Current State Subsidy

Proposed Subsidy

Enrollee Premium Contribution (pre 9/1/11)

Enrollee Premium Contribution (9/1/11 and after)

Annual Deductible

<150% of the FPL

$175

$115

$129

$189

$150

150% -185% of the FPL

150

100

172

222

200

185%-235% of the FPL

75

50

202

227

400

235-300% of the FPL

50

35

239

254

750

>300% of the FPL

0

0

307

307

900

Source: OLR analysis using COHP website information from June 2010

Services

In addition to the lifetime and annual benefit caps, COHP offers a more limited benefit package than other DSS medical assistance programs. Table 2 lists the program's benefits, co-pays, and limits.
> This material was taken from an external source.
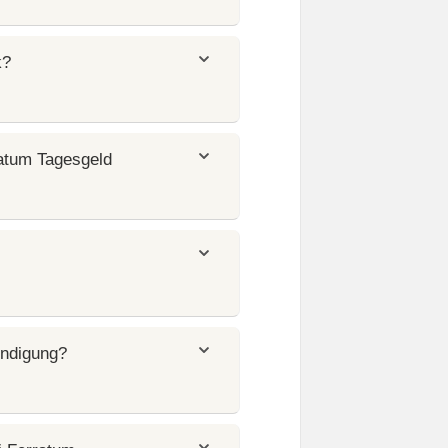
k?
atum Tagesgeld
ündigung?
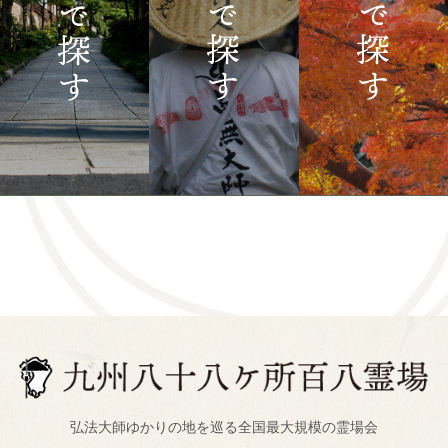
弘法大師ゆかりの地を巡る全国最大規模の霊場会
Coverage is first-dollar, after co-pays and any required deductible.

Table 2: COHP Benefits and Coverage Limits

Medical Benefit

Coverage

Primary care office visit

$25 co-pay

Specialist office visit

$35 co-pay

Preventive care office visit

No co-pay

Emergency room visit

$100 co-pay (waived if an emergency)

Prescription drugs

Three-tiered co-pays, lowest $10; $7,500 annual limit

Durable medical equipment

$ 4,000 limit, no co-pay

Behavioral health

$35/$25 co-pay

Outpatient rehabilitation

$35 co-pay, 30 visits per year

Maternity—pre- and post-natal care

No co-pay

Inpatient hospital visits

90% coverage after deductible met

Inpatient rehabilitation/skilled nursing

14 days per year, 80% covered after deductible met

Outpatient surgical

80% coverage after deductible met

Source: Charter Oak website, last updated May 2010

CONVERSION OF HEALTH PROGRAMS TO ASO AND INTEGRATION OF PERSON-CENTERED MEDICAL HOMES

By law, DSS can contract with one or more ASOs to provide, among other things, care coordination, provider credentialing, customer service, and grievance remedies for individuals enrolled in Medicaid, HUSKY B, and COHP (CGS 17b-261m).

In April 2011, DSS issued an RFP to entities interested in serving as ASOs to run DSS' medical assistance programs (including Medicaid and the COHP). Under the RFP, the ASO will provide a number of administrative functions, including care coordination, operating a centralized customer call center, provider profiling, and enrollee referrals and appointment scheduling.

Unlike MCOs, which assume the entire risk of providing health care to DSS medical assistance enrollees, under the ASO model, DSS will assume most of the risk and health care providers will contract directly with DSS rather than the MCOs.

Four bidders submitted proposals, and DSS was expected to begin evaluating them last week.

In conjunction with the ASO conversion, DSS is developing a person-centered medical home model to be implemented in 2012. A Provider Advisory Group is looking at model standards and DSS anticipates issuing a request for applications from medical practices in September 2011. Under this model, which expands on the state's primary care case management pilot program, care is centered around the person and his or her circumstances. Care is coordinated, typically by a primary care provider (e.g., pediatrician), who makes referrals to specialists when needed and helps control any chronic health conditions (e.g., asthma).

To ensure no service disruption for DSS medical assistance program clients, the department is negotiating with the three MCOs to extend their contracts through the end of 2011.